▸ **Texto proporcionado**:
---
Hasta la compasión del mundo se ha devaluado en nuestros días, en un concepto protoplásmico no basado en el sacrificio y embebido de un sentimentalismo indiferenciado. Ha sido absorbido, como una pequeña democracia es incorporada a un vecino totalitario, por los entusiastas de la New Age que la han revestido de vaguedades astrales. Pero la compasión pide mucho más de nuestro carácter, pues exige que todos hagamos el viaje de un héroe hasta los confines lejanos de las vidas de pueblos que parecen diferentes de nosotros. Esta es fundamentalmente una experiencia espiritual, y no debemos salir de nuestra casa, ni siquiera levantarnos de la silla en que nos sentamos, para partir.
El ejercicio de la compasión, claramente identificado con el más alto ideal religioso y espiritual en la obra de Joseph Campbell, exige un triunfo sobre los viejos obstáculos que surgen con espadas flameantes ante cada generación: el deseo y el miedo a la muerte. Los trabajos de Campbell pueden compararse con los de un restaurador de arte que quiere que volvamos a ver la obra maestra de nuestra herencia espiritual occidental tal como era antes de que la historia la oscureciera y la cambiara.
La amplia tela ha sido pintada muchas veces durante los siglos, a veces por sus enemigos, demasiadas veces por sus amigos, hasta que lo vibrante de las imágenes y colores originales se perdió. El trabajo de Campbell, como el de quienes descubrieron los colores vivos bajo la gris opacidad que había oscurecido la Capilla Sixtina de Miguel Ángel, nos permite ver una vez más, como vio el ciego en el Evangelio, el brillo de la creación.
---
▸ **Problemas y tareas**:
a: Según el texto proporcionado, ¿cuáles son los viejos obstáculos que surgen ante cada generación?
b: Por favor, transcribe del texto proporcionado el fragmento comprendido entre "Hasta la compasión" y "sentamos, para partir.", ambos incluidos.

▸ **Datos proporcionados**:
---
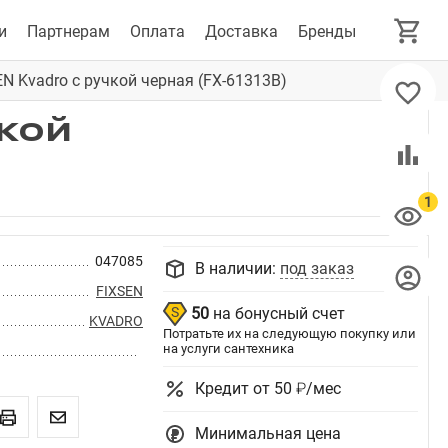
и
Партнерам
Оплата
Доставка
Бренды
N Kvadro с ручкой черная (FX-61313B)
чкой
047085
В наличии:
под заказ
FIXSEN
50
на бонусный счет
KVADRO
Потратьте их на следующую покупку или
на услуги сантехника
Кредит от 50 ₽/мес
Минимальная цена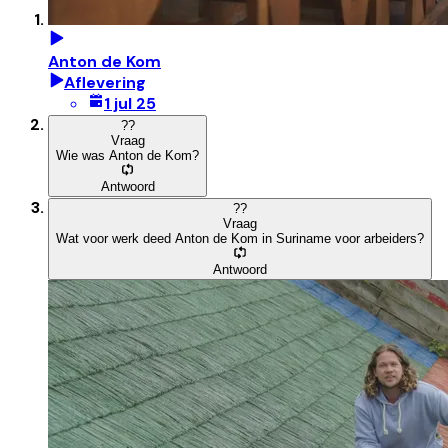
Anton de Kom
Aflevering
1 jul 25
?
?
Vraag
Wie was Anton de Kom?
Antwoord
?
?
Vraag
Wat voor werk deed Anton de Kom in Suriname voor arbeiders?
Antwoord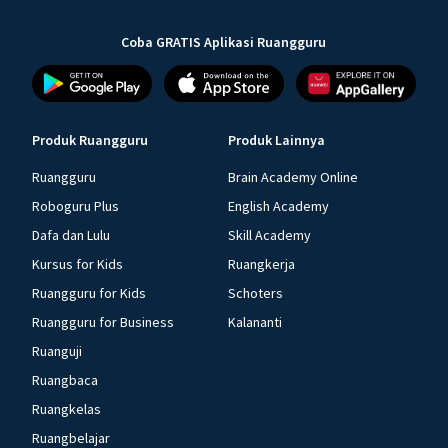
Coba GRATIS Aplikasi Ruangguru
Produk Ruangguru
Produk Lainnya
Ruangguru
Brain Academy Online
Roboguru Plus
English Academy
Dafa dan Lulu
Skill Academy
Kursus for Kids
Ruangkerja
Ruangguru for Kids
Schoters
Ruangguru for Business
Kalananti
Ruanguji
Ruangbaca
Ruangkelas
Ruangbelajar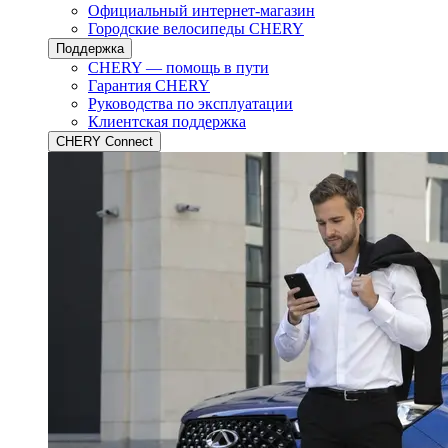
Официальный интернет-магазин
Городские велосипеды CHERY
Поддержка
CHERY — помощь в пути
Гарантия CHERY
Руководства по эксплуатации
Клиентская поддержка
CHERY Connect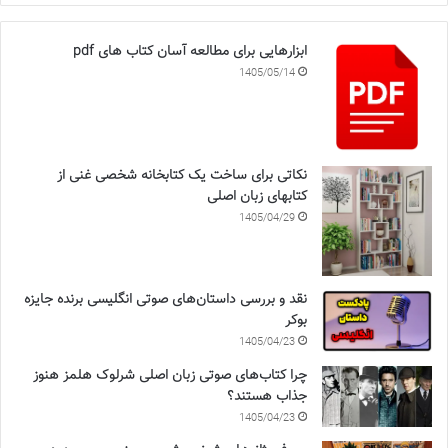
ابزارهایی برای مطالعه آسان کتاب های pdf
1405/05/14
نکاتی برای ساخت یک کتابخانه شخصی غنی از
کتابهای زبان اصلی
1405/04/29
نقد و بررسی داستان‌های صوتی انگلیسی برنده جایزه
بوکر
1405/04/23
چرا کتاب‌های صوتی زبان اصلی شرلوک هلمز هنوز
جذاب هستند؟
1405/04/23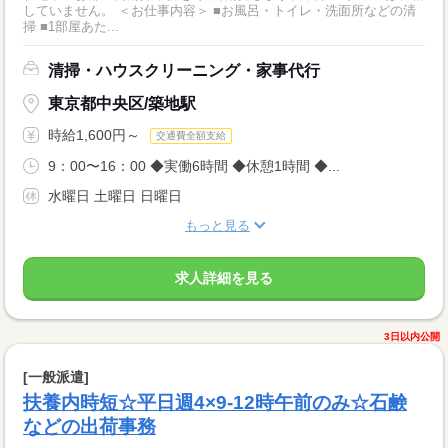
していません。 ＜お仕事内容＞ ■お風呂・トイレ・洗面所などの清
掃 ■1部屋あた...
清掃・ハウスクリーニング・家事代行
東京都中央区/築地駅
時給1,600円～
交通費全額支給
9：00〜16：00 ◆実働6時間 ◆休憩1時間 ◆...
水曜日 土曜日 日曜日
もっと見る
求人詳細を見る
3日以内公開
[一般派遣]
扶養内時短☆平日週4×9-12時午前のみ☆石鹸
などの出荷事務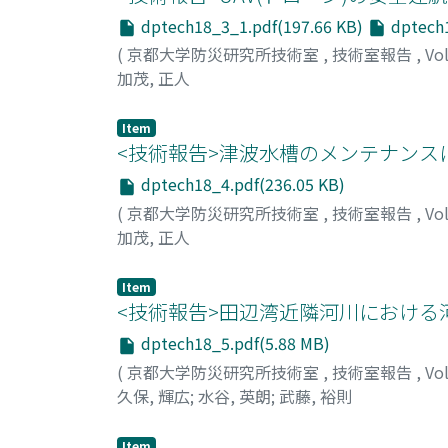
dptech18_3_1.pdf(197.66 KB)
dptech1
(
京都大学防災研究所技術室
,
技術室報告
,
Vo
加茂, 正人
Item
<技術報告>津波水槽のメンテナンス
dptech18_4.pdf(236.05 KB)
(
京都大学防災研究所技術室
,
技術室報告
,
Vo
加茂, 正人
Item
<技術報告>田辺湾近隣河川における
dptech18_5.pdf(5.88 MB)
(
京都大学防災研究所技術室
,
技術室報告
,
Vo
久保, 輝広
;
水谷, 英朗
;
武藤, 裕則
Item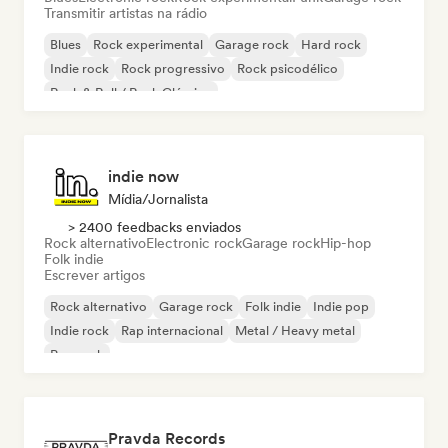
Transmitir artistas na rádio
Blues
Rock experimental
Garage rock
Hard rock
Indie rock
Rock progressivo
Rock psicodélico
Rock & Roll / Rock Clássico
indie now
Mídia/Jornalista
> 2400 feedbacks enviados
Rock alternativo
Electronic rock
Garage rock
Hip-hop
Folk indie
Escrever artigos
Rock alternativo
Garage rock
Folk indie
Indie pop
Indie rock
Rap internacional
Metal / Heavy metal
Pop rock
Pravda Records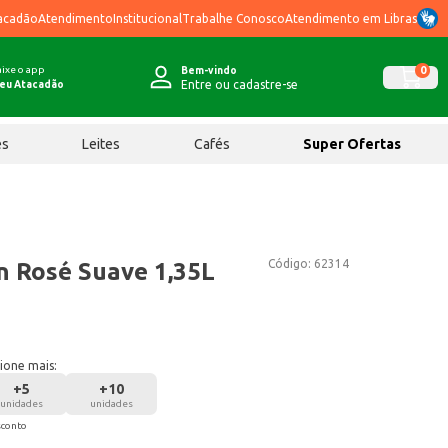
acadão
Atendimento
Institucional
Trabalhe Conosco
Atendimento em Libras
ixe o app
0
Bem-vindo
Entre ou cadastre-se
eu Atacadão
ês
Leites
Cafés
Super Ofertas
Código:
62314
n Rosé Suave 1,35L
ione mais:
+
5
+
10
unidades
unidades
sconto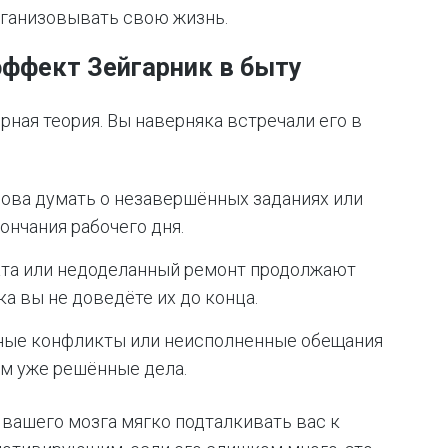
ганизовывать свою жизнь.
эффект Зейгарник в быту
рная теория. Вы наверняка встречали его в
ова думать о незавершённых заданиях или
ончания рабочего дня.
та или недоделанный ремонт продолжают
ока вы не доведёте их до конца.
ые конфликты или неисполненные обещания
ем уже решённые дела.
 вашего мозга мягко подталкивать вас к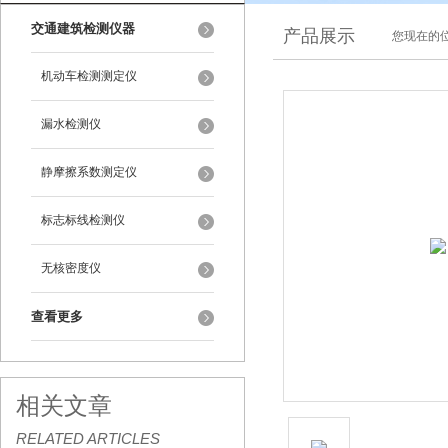
交通建筑检测仪器
产品展示
您现在的位
机动车检测测定仪
漏水检测仪
静摩擦系数测定仪
标志标线检测仪
无核密度仪
查看更多
相关文章
RELATED ARTICLES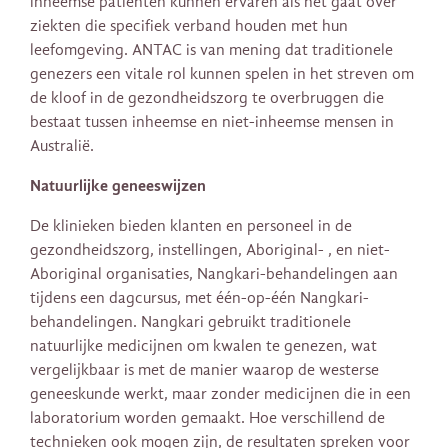
inheemse patiënten kunnen ervaren als het gaat over
ziekten die specifiek verband houden met hun
leefomgeving. ANTAC is van mening dat traditionele
genezers een vitale rol kunnen spelen in het streven om
de kloof in de gezondheidszorg te overbruggen die
bestaat tussen inheemse en niet-inheemse mensen in
Australië.
Natuurlijke geneeswijzen
De klinieken bieden klanten en personeel in de
gezondheidszorg, instellingen, Aboriginal- , en niet-
Aboriginal organisaties, Nangkari-behandelingen aan
tijdens een dagcursus, met één-op-één Nangkari-
behandelingen. Nangkari gebruikt traditionele
natuurlijke medicijnen om kwalen te genezen, wat
vergelijkbaar is met de manier waarop de westerse
geneeskunde werkt, maar zonder medicijnen die in een
laboratorium worden gemaakt. Hoe verschillend de
technieken ook mogen zijn, de resultaten spreken voor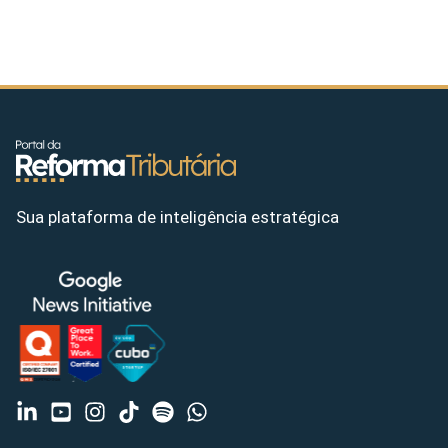
Sua plataforma de inteligência estratégica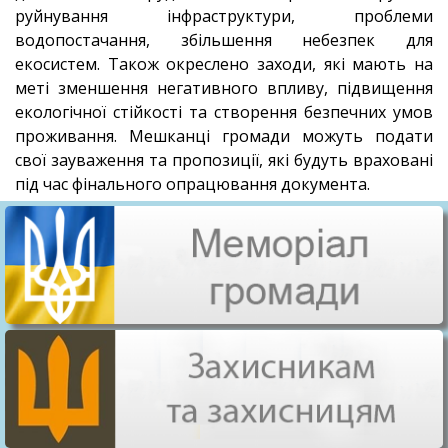
руйнування інфраструктури, проблеми
водопостачання, збільшення небезпек для
екосистем. Також окреслено заходи, які мають на
меті зменшення негативного впливу, підвищення
екологічної стійкості та створення безпечних умов
проживання. Мешканці громади можуть подати
свої зауваження та пропозиції, які будуть враховані
під час фінального опрацювання документа.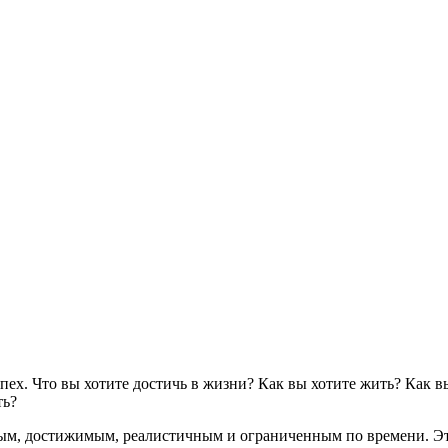
спех. Что вы хотите достичь в жизни? Как вы хотите жить? Как 
ть?
ым, достижимым, реалистичным и ограниченным по времени. Это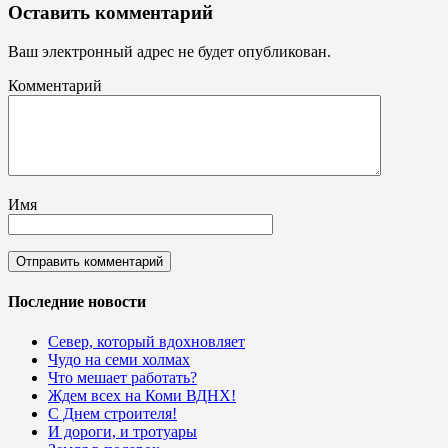
Оставить комментарий
Ваш электронный адрес не будет опубликован.
Комментарий
Имя
Последние новости
Север, который вдохновляет
Чудо на семи холмах
Что мешает работать?
Ждем всех на Коми ВДНХ!
С Днем строителя!
И дороги, и тротуары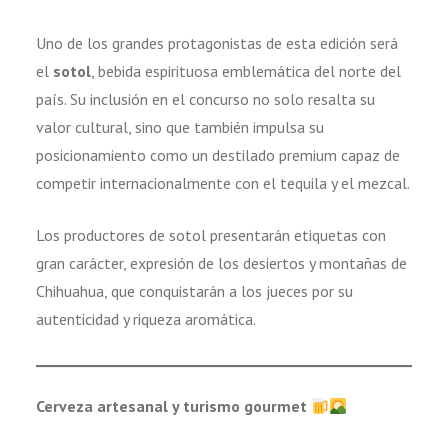
Uno de los grandes protagonistas de esta edición será
el
sotol
, bebida espirituosa emblemática del norte del
país. Su inclusión en el concurso no solo resalta su
valor cultural, sino que también impulsa su
posicionamiento como un destilado premium capaz de
competir internacionalmente con el tequila y el mezcal.
Los productores de sotol presentarán etiquetas con
gran carácter, expresión de los desiertos y montañas de
Chihuahua, que conquistarán a los jueces por su
autenticidad y riqueza aromática.
Cerveza artesanal y turismo gourmet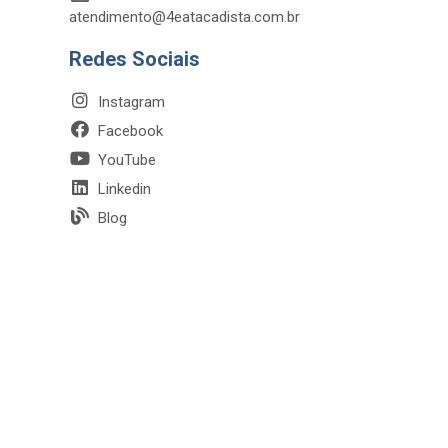
atendimento@4eatacadista.com.br
Redes Sociais
Instagram
Facebook
YouTube
Linkedin
Blog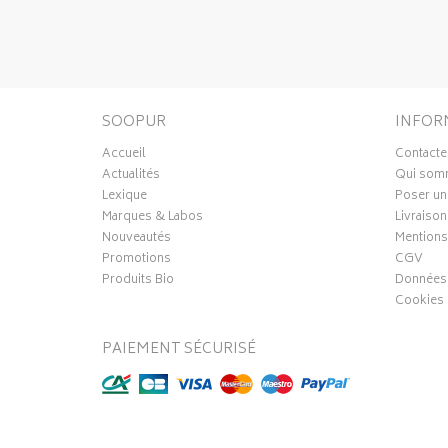
SOOPUR
INFOR
Accueil
Contacte
Actualités
Qui som
Lexique
Poser un
Marques & Labos
Livraison
Nouveautés
Mentions
Promotions
CGV
Produits Bio
Données 
Cookies
PAIEMENT SÉCURISÉ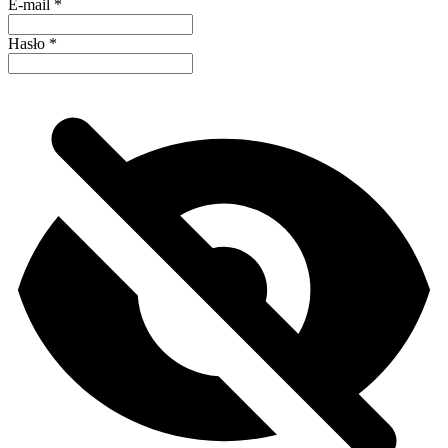
E-mail
*
Hasło
*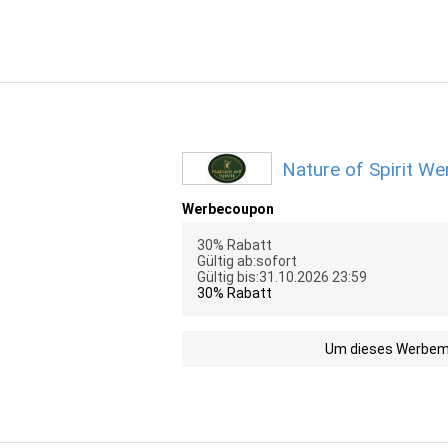
Nature of Spirit We
Werbecoupon
30% Rabatt
Gültig ab:sofort
Gültig bis:31.10.2026 23:59
30% Rabatt
Um dieses Werbemit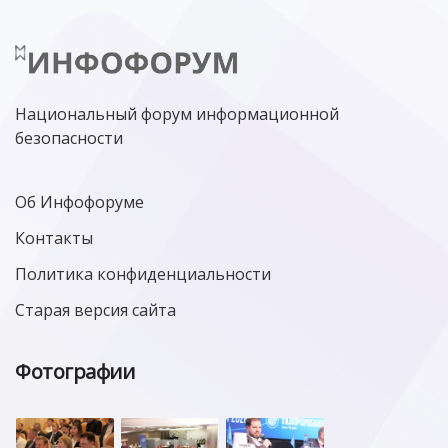
ЛАБОРАТОРИЯ КАСПЕРСКОГО»
РОСКОМНАДЗОР
АСУ ТП
МИНЦИФРЫ РОССИИ
NGFW
КИБЕРМОШЕННИЧЕСТВО
ЦИФРОВАЯ ГРАМОТНОСТЬ
Национальный форум информационной
безопасности
Об Инфофоруме
Контакты
Политика конфиденциальности
Старая версия сайта
Фотографии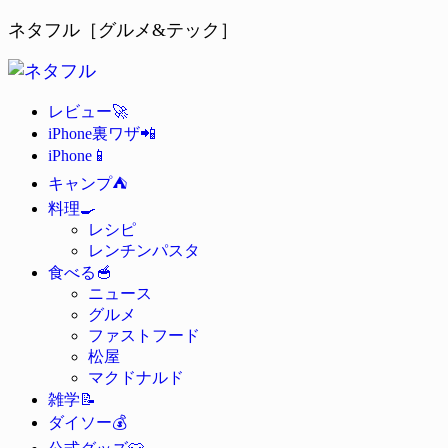
ネタフル［グルメ&テック］
🚀
レビュー
📲
iPhone裏ワザ
📱
iPhone
⛺
キャンプ
🍳
料理
レシピ
レンチンパスタ
🥣
食べる
ニュース
グルメ
ファストフード
松屋
マクドナルド
📝
雑学
💰
ダイソー
👕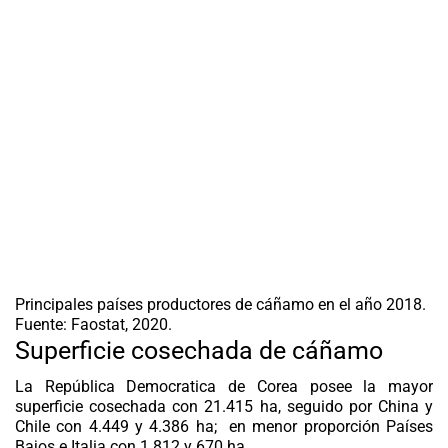
Principales países productores de cáñamo en el año 2018.
Fuente: Faostat, 2020.
Superficie cosechada de cáñamo
La República Democratica de Corea posee la mayor
superficie cosechada con 21.415 ha, seguido por China y
Chile con 4.449 y 4.386 ha; en menor proporción Países
Bajos e Italia con 1.812 y 670 ha.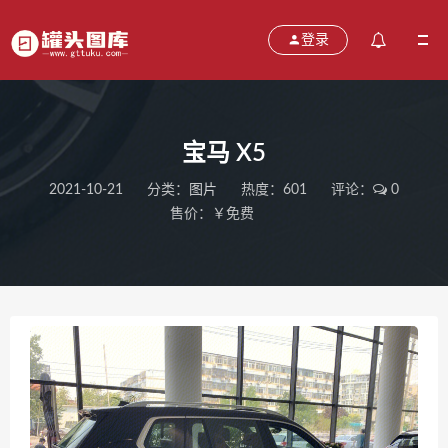
登录
宝马 X5
2021-10-21
分类：
图片
热度：601
评论：
0
售价：￥免费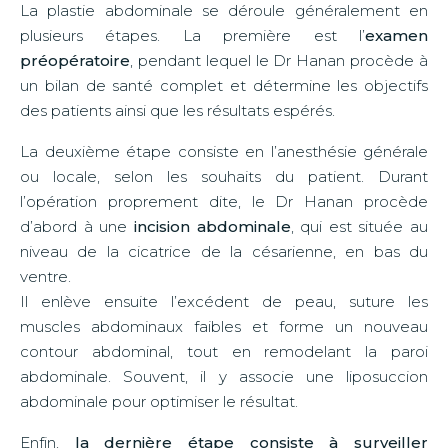
La plastie abdominale se déroule généralement en
plusieurs étapes. La première est l’
examen
préopératoire
, pendant lequel le Dr Hanan procède à
un bilan de santé complet et détermine les objectifs
des patients ainsi que les résultats espérés.
La deuxième étape consiste en l’anesthésie générale
ou locale, selon les souhaits du patient. Durant
l’opération proprement dite, le Dr Hanan procède
d’abord à une
incision abdominale
, qui est située au
niveau de la cicatrice de la césarienne, en bas du
ventre.
Il enlève ensuite l’excédent de peau, suture les
muscles abdominaux faibles et forme un nouveau
contour abdominal, tout en remodelant la paroi
abdominale. Souvent, il y associe une liposuccion
abdominale pour optimiser le résultat.
Enfin,
la dernière étape consiste à surveiller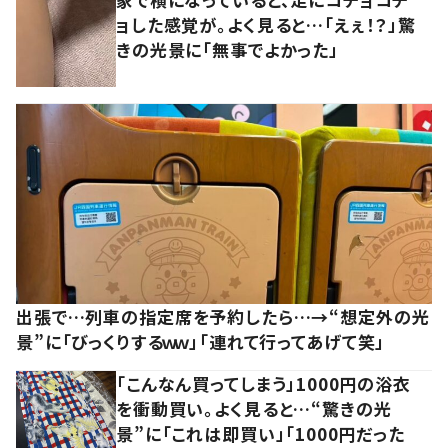
ョした感覚が。よく見ると…「えぇ！？」驚
きの光景に「無事でよかった」
出張で…列車の指定席を予約したら…→“想定外の光
景”に「びっくりするｗｗ」「連れて行ってあげて笑」
「こんなん買ってしまう」1000円の浴衣
を衝動買い。よく見ると…“驚きの光
景”に「これは即買い」「1000円だった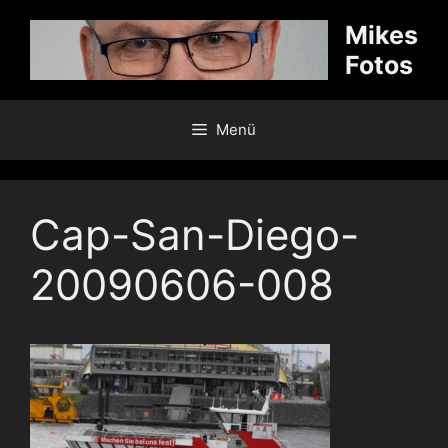
Zum
Mikes
Inhalt
Fotos
springen
Menü
Cap-San-Diego-
20090606-008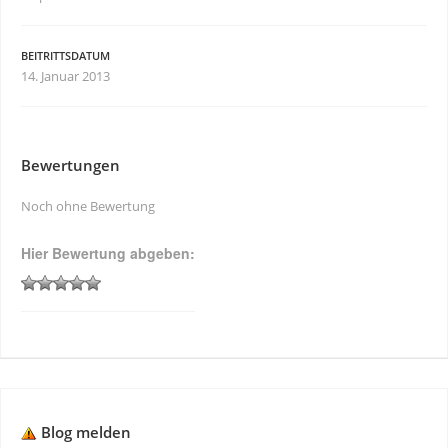
BEITRITTSDATUM
14. Januar 2013
Bewertungen
Noch ohne Bewertung
Hier Bewertung abgeben:
Blog melden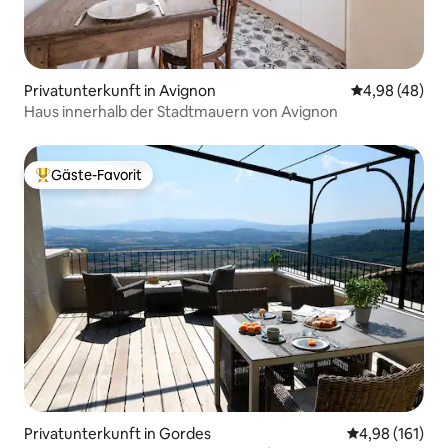
Privatunterkunft in Avignon
Durchschnittl
4,98 (48)
Haus innerhalb der Stadtmauern von Avignon
Gäste-Favorit
Beliebter Gäste-Favorit.
Privatunterkunft in Gordes
Durchschnittl
4,98 (161)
---
▸ **Resultados por tarea**:
a: El deseo y el miedo a la muerte.

b:
Hasta la compasión del mundo se ha devaluado en nuestros días, en un concepto protoplásmico no basado en el sacrificio y embebido de un sentimentalismo indiferenciado. Ha sido absorbido, como una pequeña democracia es incorporada a un vecino totalitario, por los entusiastas de la New Age que la han revestido de vaguedades astrales. Pero la compasión pide mucho más de nuestro carácter, pues exige que todos hagamos el viaje de un héroe hasta los confines lejanos de las vidas de pueblos que parecen diferentes de nosotros. Esta es fundamentalmente una experiencia espiritual, y no debemos salir de nuestra casa, ni siquiera levantarnos de la silla en que nos sentamos, para partir.